Ricardo Martin Gomez (2) , Roberto Gabriel Pozner (1), Maria Angela Lazzari (1) , Lina Paola D’Atri (1) , Soledad Negrotto (1) , Ana Marisa Chudzinski-Tavassi (3) , María Isabel Berría (2) , Mirta Schattner (1)
(1) Department of Thrombosis and Hemostasis, Hematological Research Institute, National Academy of Medicine, National Research Council (CONICET), Buenos Aires, Argentina (2) Department of Microbiology, Faculty of Medicine, University of Buenos Aires

Summary

Hematologic involvement is the main feature of Argentine hemorrhagic fever (AHF), an endemo-epidemic disease caused by Junin virus (JV).
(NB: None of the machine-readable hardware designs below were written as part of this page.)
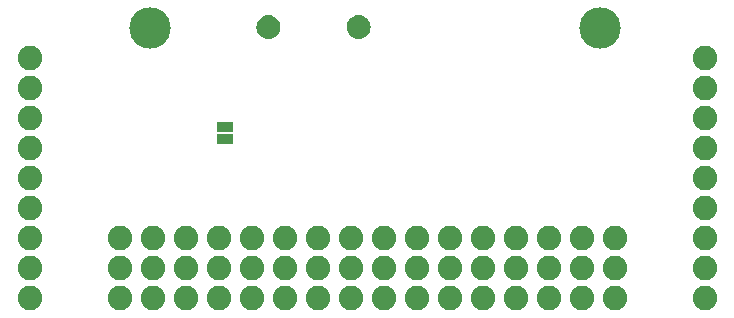
<source format=gbr>
G04 EAGLE Gerber RS-274X export*
G75*
%MOMM*%
%FSLAX34Y34*%
%LPD*%
%INSoldermask Bottom*%
%IPPOS*%
%AMOC8*
5,1,8,0,0,1.08239X$1,22.5*%
G01*
%ADD10C,2.082800*%
%ADD11R,1.473200X0.838200*%
%ADD12C,3.505200*%

G36*
X291074Y232036D02*
X291074Y232036D01*
X291139Y232032D01*
X292969Y232192D01*
X293016Y232204D01*
X293092Y232215D01*
X294856Y232729D01*
X294899Y232750D01*
X294971Y232775D01*
X296601Y233624D01*
X296639Y233653D01*
X296705Y233692D01*
X298139Y234842D01*
X298170Y234878D01*
X298227Y234929D01*
X299409Y236337D01*
X299433Y236378D01*
X299479Y236439D01*
X300023Y237432D01*
X300363Y238050D01*
X300378Y238096D01*
X300411Y238165D01*
X300964Y239917D01*
X300970Y239965D01*
X300989Y240039D01*
X301189Y241866D01*
X301186Y241912D01*
X301191Y241981D01*
X301069Y243657D01*
X301058Y243700D01*
X301051Y243766D01*
X300640Y245396D01*
X300621Y245436D01*
X300604Y245500D01*
X299916Y247033D01*
X299890Y247070D01*
X299862Y247130D01*
X298918Y248520D01*
X298887Y248552D01*
X298848Y248606D01*
X297677Y249811D01*
X297641Y249837D01*
X297593Y249884D01*
X296231Y250868D01*
X296191Y250887D01*
X296136Y250924D01*
X294623Y251656D01*
X294580Y251668D01*
X294520Y251696D01*
X292903Y252154D01*
X292859Y252159D01*
X292795Y252175D01*
X291123Y252346D01*
X291074Y252342D01*
X290996Y252346D01*
X289324Y252180D01*
X289281Y252168D01*
X289215Y252159D01*
X287597Y251705D01*
X287557Y251686D01*
X287494Y251666D01*
X285979Y250938D01*
X285943Y250912D01*
X285884Y250881D01*
X284519Y249901D01*
X284488Y249869D01*
X284435Y249829D01*
X283261Y248627D01*
X283236Y248590D01*
X283191Y248541D01*
X282244Y247154D01*
X282226Y247113D01*
X282190Y247057D01*
X281498Y245526D01*
X281487Y245482D01*
X281462Y245421D01*
X281046Y243793D01*
X281043Y243749D01*
X281028Y243684D01*
X280902Y242009D01*
X280907Y241962D01*
X280904Y241890D01*
X281110Y240054D01*
X281123Y240008D01*
X281136Y239933D01*
X281695Y238172D01*
X281718Y238130D01*
X281745Y238058D01*
X282637Y236440D01*
X282668Y236403D01*
X282708Y236338D01*
X283899Y234926D01*
X283936Y234895D01*
X283988Y234839D01*
X285431Y233686D01*
X285474Y233663D01*
X285536Y233619D01*
X287176Y232770D01*
X287222Y232755D01*
X287292Y232724D01*
X289067Y232211D01*
X289115Y232206D01*
X289189Y232188D01*
X291030Y232032D01*
X291074Y232036D01*
G37*
G36*
X214798Y231960D02*
X214798Y231960D01*
X214863Y231956D01*
X216693Y232116D01*
X216740Y232128D01*
X216816Y232139D01*
X218580Y232653D01*
X218623Y232674D01*
X218695Y232699D01*
X220325Y233548D01*
X220363Y233577D01*
X220429Y233616D01*
X221863Y234766D01*
X221894Y234802D01*
X221951Y234853D01*
X223133Y236261D01*
X223157Y236302D01*
X223203Y236363D01*
X223747Y237356D01*
X224087Y237974D01*
X224102Y238020D01*
X224135Y238089D01*
X224688Y239841D01*
X224694Y239889D01*
X224713Y239963D01*
X224913Y241790D01*
X224910Y241836D01*
X224915Y241905D01*
X224793Y243581D01*
X224782Y243624D01*
X224775Y243690D01*
X224364Y245320D01*
X224345Y245360D01*
X224328Y245424D01*
X223640Y246957D01*
X223614Y246994D01*
X223586Y247054D01*
X222642Y248444D01*
X222611Y248476D01*
X222572Y248530D01*
X221401Y249735D01*
X221365Y249761D01*
X221317Y249808D01*
X219955Y250792D01*
X219915Y250811D01*
X219860Y250848D01*
X218347Y251580D01*
X218304Y251592D01*
X218244Y251620D01*
X216627Y252078D01*
X216583Y252083D01*
X216519Y252099D01*
X214847Y252270D01*
X214798Y252266D01*
X214720Y252270D01*
X213048Y252104D01*
X213005Y252092D01*
X212939Y252083D01*
X211321Y251629D01*
X211281Y251610D01*
X211218Y251590D01*
X209703Y250862D01*
X209667Y250836D01*
X209608Y250805D01*
X208243Y249825D01*
X208212Y249793D01*
X208159Y249753D01*
X206985Y248551D01*
X206960Y248514D01*
X206915Y248465D01*
X205968Y247078D01*
X205950Y247037D01*
X205914Y246981D01*
X205222Y245450D01*
X205211Y245406D01*
X205186Y245345D01*
X204770Y243717D01*
X204767Y243673D01*
X204752Y243608D01*
X204626Y241933D01*
X204631Y241886D01*
X204628Y241814D01*
X204834Y239978D01*
X204847Y239932D01*
X204860Y239857D01*
X205419Y238096D01*
X205442Y238054D01*
X205469Y237982D01*
X206361Y236364D01*
X206392Y236327D01*
X206432Y236262D01*
X207623Y234850D01*
X207660Y234819D01*
X207712Y234763D01*
X209155Y233610D01*
X209198Y233587D01*
X209260Y233543D01*
X210900Y232694D01*
X210946Y232679D01*
X211016Y232648D01*
X212791Y232135D01*
X212839Y232130D01*
X212913Y232112D01*
X214754Y231956D01*
X214798Y231960D01*
G37*
D10*
X88900Y12700D03*
X88900Y38100D03*
X88900Y63500D03*
X200660Y12700D03*
X200660Y38100D03*
X200660Y63500D03*
X312420Y12700D03*
X312420Y38100D03*
X312420Y63500D03*
X424180Y12700D03*
X424180Y38100D03*
X424180Y63500D03*
X116840Y12700D03*
X116840Y38100D03*
X116840Y63500D03*
X228600Y12700D03*
X228600Y38100D03*
X228600Y63500D03*
X340360Y12700D03*
X340360Y38100D03*
X340360Y63500D03*
X452120Y12700D03*
X452120Y38100D03*
X452120Y63500D03*
X144780Y12700D03*
X144780Y38100D03*
X144780Y63500D03*
X256540Y12700D03*
X256540Y38100D03*
X256540Y63500D03*
X368300Y12700D03*
X368300Y38100D03*
X368300Y63500D03*
X480060Y12700D03*
X480060Y38100D03*
X480060Y63500D03*
X172720Y12700D03*
X172720Y38100D03*
X172720Y63500D03*
X284480Y12700D03*
X284480Y38100D03*
X284480Y63500D03*
X396240Y12700D03*
X396240Y38100D03*
X396240Y63500D03*
X508000Y12700D03*
X508000Y38100D03*
X508000Y63500D03*
X12700Y215900D03*
X12700Y190500D03*
X584200Y215900D03*
X584200Y190500D03*
D11*
X177800Y157480D03*
X177800Y147320D03*
D10*
X12700Y165100D03*
X12700Y139700D03*
X12700Y114300D03*
X12700Y88900D03*
X12700Y63500D03*
X12700Y38100D03*
X12700Y12700D03*
X584200Y165100D03*
X584200Y139700D03*
X584200Y114300D03*
X584200Y88900D03*
X584200Y63500D03*
X584200Y38100D03*
X584200Y12700D03*
D12*
X114300Y241300D03*
X495300Y241300D03*
M02*

</source>
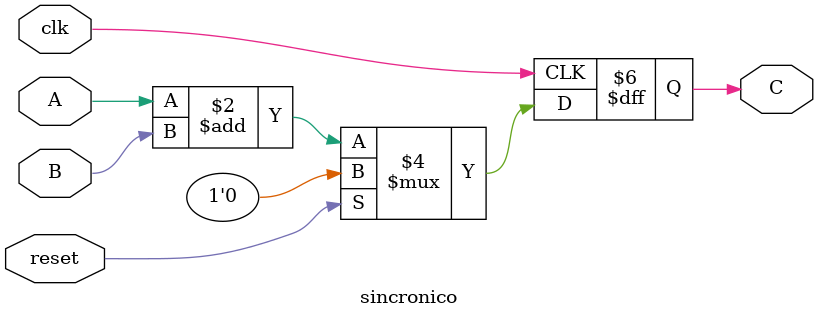
<source format=sv>
module sincronico (
    input logic clk, reset, A, B,
    output logic C
);
    
    always_ff @( posedge clk ) begin
        if (reset)
            C = 0; 
        else
            C = A + B;
    end

endmodule
</source>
Since endothelial dysfunction could play a role in AHF-altered hemostasis, we studied human umbilical vein endothelial cell (HUVEC) infection with a virulent (JVv) and a non-virulent (JVa) JV strain. Cells were infected by the two JV variants with no detectable apoptosis or cytopathic effect. Both viral variants up-regulated ICAM-1 and VCAM-1 levels, while von Willebrand factor (VWF) production was decreased. Prostacyclin (PGI2 ) release and decay accelerating factor (DAF) expression were greater in JVv- than in JVa-infect-ed or control cells. Furthermore, nitric oxide (NO) production and endothelial nitric oxide synthase (eNOS) expression was only raised in JVv-infected supernatants. Significant NO and PGI2 values were also detected in AHF patient sera. These data demonstrate that endothelial cell responses are triggered subsequently by JV infection, suggesting that such alterations play a major role in the pathogenesis of AHF and perhaps in other viral-induced hemorrhagic diseases.